Recorded information:
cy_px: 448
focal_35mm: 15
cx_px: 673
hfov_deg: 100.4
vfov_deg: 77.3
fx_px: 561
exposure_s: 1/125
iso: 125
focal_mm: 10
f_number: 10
---
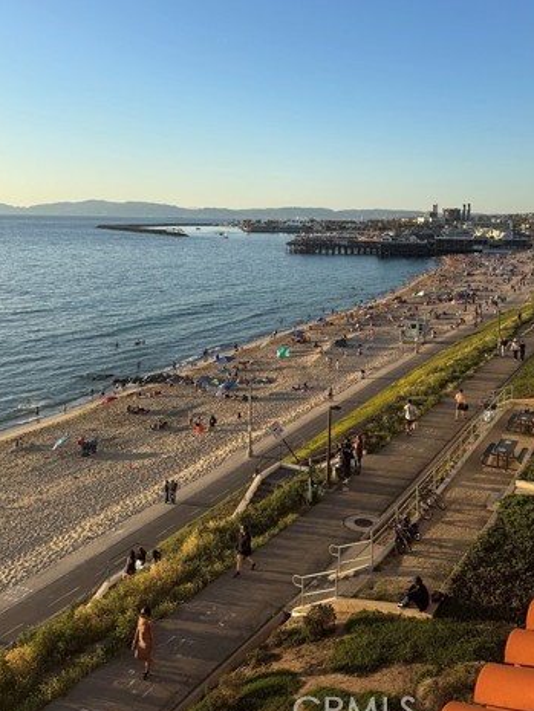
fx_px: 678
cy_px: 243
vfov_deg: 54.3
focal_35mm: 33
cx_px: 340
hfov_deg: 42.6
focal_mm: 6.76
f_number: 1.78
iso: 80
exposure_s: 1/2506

Task description: Could you return exactly the stretch of the data above that starts at the line with "focal_35mm: 15" and ends at the line with "f_number: 10", both lines included?

Solution for this task:
focal_35mm: 15
cx_px: 673
hfov_deg: 100.4
vfov_deg: 77.3
fx_px: 561
exposure_s: 1/125
iso: 125
focal_mm: 10
f_number: 10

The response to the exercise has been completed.